### Excerpted passage
Chamomile Tea should in all cases be prepared in a covered vessel, in order to prevent the escape of steam, as the medicinal value of the flowers is to a considerable extent impaired by any evaporation, and the infusion should be allowed to steep for 10 minutes at least before straining off.

Combined with ginger, the cold infusion (made with 1/2 oz. of flowers to 1 pint of water) proves an excellent calmative in cases of ordinary indigestion, such as flatulent colic, heartburn, loss of appetite, sluggish digestion, and also in gout and periodic headache. A strong, warm infusion is a useful emetic. A concentrated infusion, made eight times as strong as the ordinary infusion, is made from the powdered flowers with oil of chamomile and alcohol and given as a stomach remedy in doses of 1/2 to 2 drachms, three times daily.

Chamomile flowers are recommended as a tonic in gastrointestinal complaints for their diuretic and tonic properties. A tincture can be administered to combat diarrhea.

Apart from their employment internally, Chamomile flowers are also extensively used by themselves, or combined with an equal quantity of crushed poppy-heads, as a poultice and fomentation for external swelling, inflammatory pain and will relieve where other remedies have failed, proving invaluable for reducing swellings of the face caused through abscesses. Bags may be loosely stuffed with flowers and steeped well in boiling water before being applied topically. The antiseptic powers of Chamomile are amazing.

The whole herb is used chiefly for making herb beers, but also for a lotion, for external application in toothache, earache, neuralgia, etc. Culpepper gives a long list of complaints for which Chamomile is 'profitable,' from aches and sprains to jaundice and dropsy, stating that 'the flowers boiled in Iye are good to wash the head,' and tells us that bathing with a decoction of Chamomile removes weariness and eases pain to whatever part of the body it is employed. Parkinson, in his Earthly Paradise (1656), writes:

'Camomil is put to divers and sundry users, both for pleasure and profit, both for the sick and the sound, in bathing to comfort and strengthen the sound and to ease pains in the diseased.'


Turner says:
'It hath floures wonderfully shynynge yellow and resemblynge the appell of an eye . . . the herbe may be called in English, golden floure. It will restore a man to hys color shortly yf a man after the longe use of the bathe drynke of it after he is come forthe oute of the bathe. This herbe is scarce in Germany but in England it is so plenteous that it groweth not only in gardynes but also VIII mile above London, it groweth in the wylde felde, in Rychmonde grene, in Brantfurde grene.... Thys herbe was consecrated by the wyse men of Egypt unto the Sonne and was rekened to be the only remedy of all agues.'

The dried flowers of A. nobilis are used for blond dyeing, and a variety of Chamomile known as Lemon Chamomile yields a very fine essential oil.

Chamomile, German
Botanical: Matricaria chamomilla

The German Chamomile, sometimes called the Wild Chamomile, has flower-heads about 3/4 inch broad, with about fifteen white, strap shaped, reflexed ray florets and numeroustubular yellow, perfect florets. It is frequent in cornfields and so remarkably like the Corn Chamomile (Anthemis arvensis) that it is often difficult to distinguish it from that plant, but it is not ranked among the true Chamomiles by botanists because it does not possess the little chaffy scales or bracts between its florets; also the conical receptacle, or disk, on which the florets are arranged is hollow, not solid, like that of the Corn Chamomile. It may also be distinguished from A. cotula and Matricaria inodora, the Mayweeds, by the lapping-over scales of its involucre surrounding the base of the flower-head not being chaffy at the margin, as in those species. It has a strong smell, somewhat like that of the official Common Chamomile (A. nobilis), but less aromatic, whereas the Corn Chamomile which it so closely resembles is scentless.

The flowers of the German Chamomile, though aromatic, have a very bitter taste. They contain a volatile oil, a bitter extractive and little tannic acid.

(Records taken from a dataset)

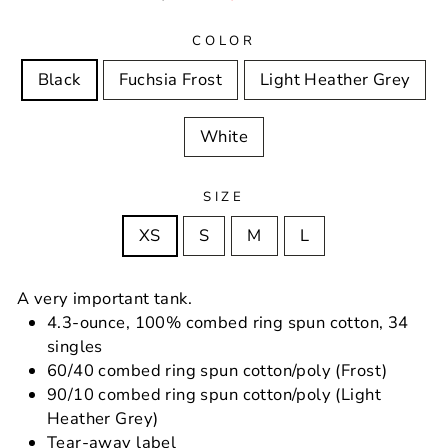
price
price
COLOR
Black
Fuchsia Frost
Light Heather Grey
White
SIZE
XS
S
M
L
A very important tank.
4.3-ounce, 100% combed ring spun cotton, 34
singles
60/40 combed ring spun cotton/poly (Frost)
90/10 combed ring spun cotton/poly (Light
Heather Grey)
Tear-away label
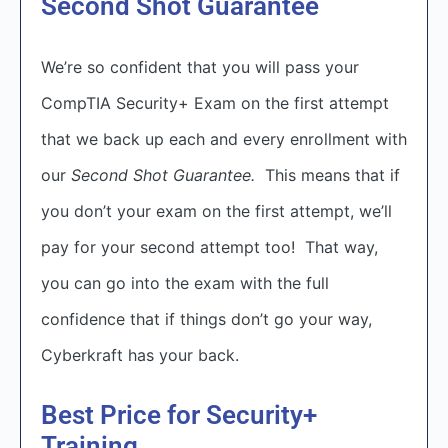
Second Shot Guarantee
We’re so confident that you will pass your
CompTIA Security+ Exam on the first attempt
that we back up each and every enrollment with
our
Second Shot Guarantee.
This means that if
you don’t your exam on the first attempt, we’ll
pay for your second attempt too! That way,
you can go into the exam with the full
confidence that if things don’t go your way,
Cyberkraft has your back.
Best Price for Security+
Training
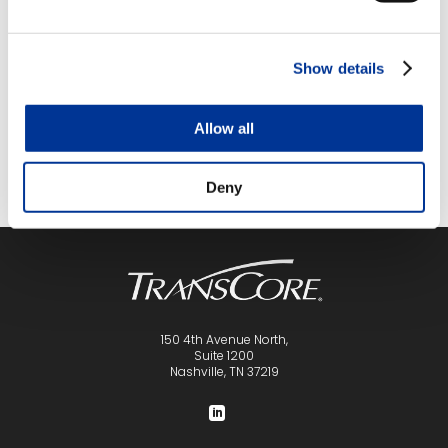
Event Navigation
ITS
SkillsUSA Florida State Leadership
Southeast
and Skills Conference
Show details
Summit
Allow all
Deny
150 4th Avenue North,
Suite 1200
Nashville, TN 37219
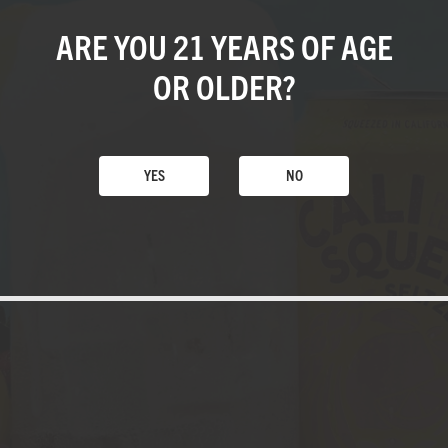
ARE YOU 21 YEARS
OF AGE
OR OLDER?
YES
NO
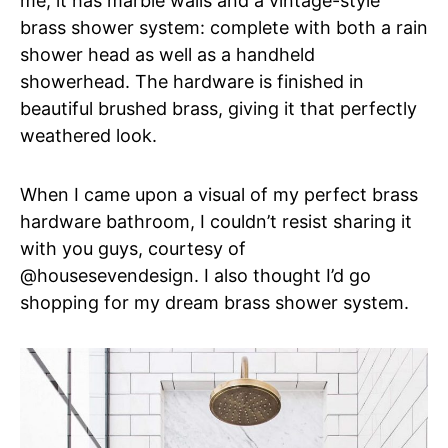
me, it has marble walls and a vintage-style
brass shower system: complete with both a rain
shower head as well as a handheld
showerhead. The hardware is finished in
beautiful brushed brass, giving it that perfectly
weathered look.
When I came upon a visual of my perfect brass
hardware bathroom, I couldn’t resist sharing it
with you guys, courtesy of
@housesevendesign. I also thought I’d go
shopping for my dream brass shower system.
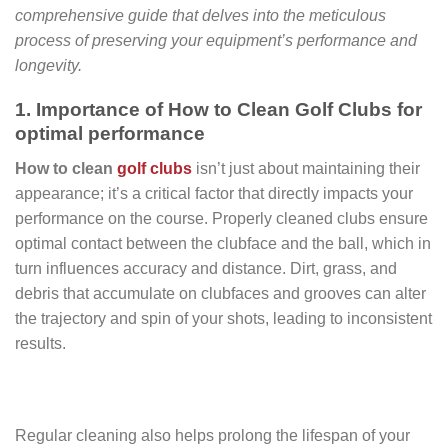
comprehensive guide that delves into the meticulous
process of preserving your equipment’s performance and
longevity.
1. Importance of How to Clean Golf Clubs for
optimal performance
How to clean
golf clubs
isn’t just about maintaining their
appearance; it’s a critical factor that directly impacts your
performance on the course. Properly cleaned clubs ensure
optimal contact between the clubface and the ball, which in
turn influences accuracy and distance. Dirt, grass, and
debris that accumulate on clubfaces and grooves can alter
the trajectory and spin of your shots, leading to inconsistent
results.
Regular cleaning also helps prolong the lifespan of your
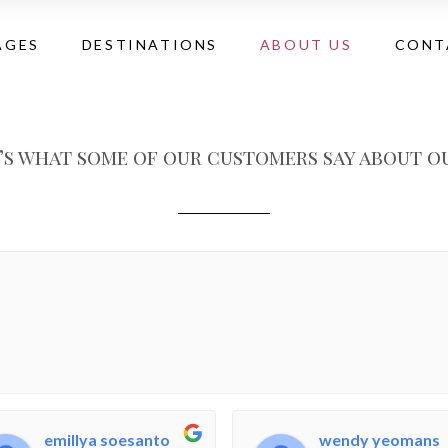
AGES
DESTINATIONS
ABOUT US
CONT
’s what some of our customers say about ou
emillya soesanto
wendy yeomans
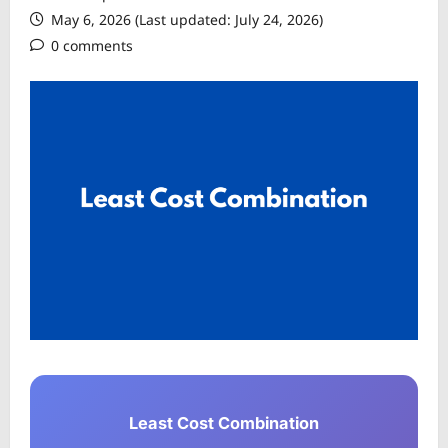
May 6, 2026 (Last updated: July 24, 2026)
0 comments
Least Cost Combination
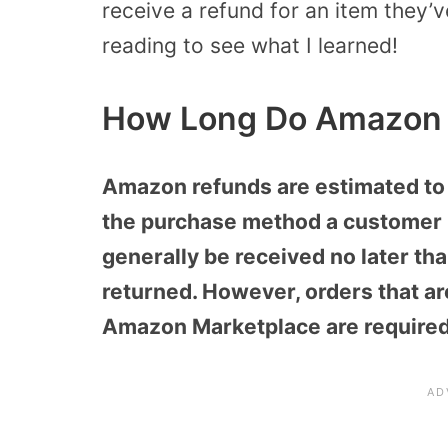
receive a refund for an item they’ve
reading to see what I learned!
How Long Do Amazon 
Amazon refunds are estimated to 
the purchase method a customer 
generally be received no later th
returned. However, orders that are
Amazon Marketplace are required 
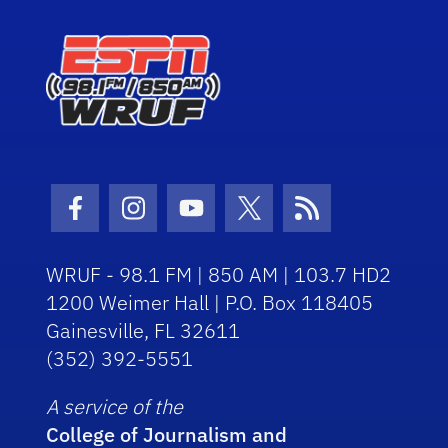
Facebook Icon
Instagram Icon
Youtube Icon
Twitter Icon
RSS Icon
WRUF - 98.1 FM | 850 AM | 103.7 HD2
1200 Weimer Hall | P.O. Box 118405
Gainesville, FL 32611
(352) 392-5551
A service of the
College of Journalism and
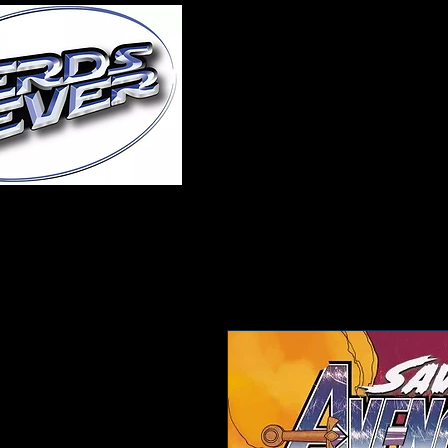
Home
About Us
A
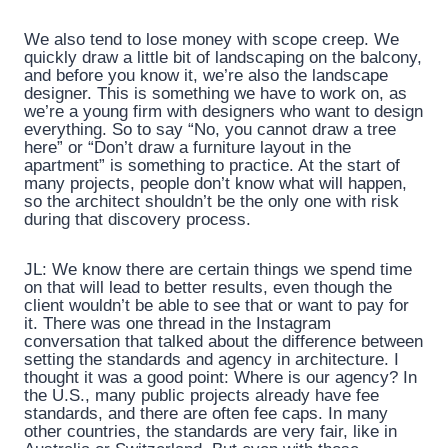
We also tend to lose money with scope creep. We
quickly draw a little bit of landscaping on the balcony,
and before you know it, we’re also the landscape
designer. This is something we have to work on, as
we’re a young firm with designers who want to design
everything. So to say “No, you cannot draw a tree
here” or “Don’t draw a furniture layout in the
apartment” is something to practice. At the start of
many projects, people don’t know what will happen,
so the architect shouldn’t be the only one with risk
during that discovery process.
JL: We know there are certain things we spend time
on that will lead to better results, even though the
client wouldn’t be able to see that or want to pay for
it. There was one thread in the Instagram
conversation that talked about the difference between
setting the standards and agency in architecture. I
thought it was a good point: Where is our agency? In
the U.S., many public projects already have fee
standards, and there are often fee caps. In many
other countries, the standards are very fair, like in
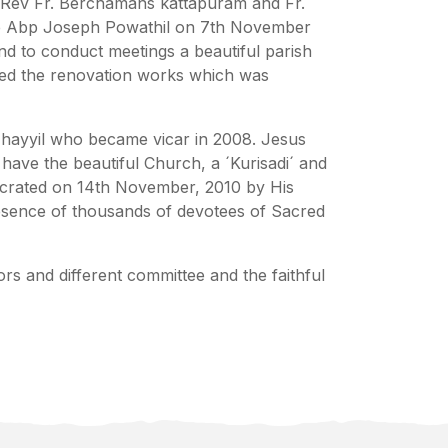
r Rev Fr. Berchamans kattapuram and Fr.
ace Abp Joseph Powathil on 7th November
and to conduct meetings a beautiful parish
rted the renovation works which was
Thayyil who became vicar in 2008. Jesus
ave the beautiful Church, a ´Kurisadi´ and
secrated on 14th November, 2010 by His
esence of thousands of devotees of Sacred
s and different committee and the faithful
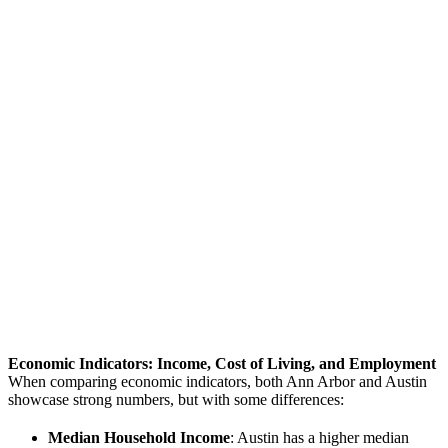
Economic Indicators: Income, Cost of Living, and Employment
When comparing economic indicators, both Ann Arbor and Austin
showcase strong numbers, but with some differences:
Median Household Income
: Austin has a higher median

### Tasks for this exercise
• a. Please quote the chamomile passage word for word, starting at "Chamomile flowers are recommended" and ending at "to combat diarrhea.".
• b. In the chamomile passage, what are the dried flowers of A. nobilis used for?

### Responses for each task
• a.
Chamomile flowers are recommended as a tonic in gastrointestinal complaints for their diuretic and tonic properties. A tincture can be administered to combat diarrhea.

• b. Blond dyeing.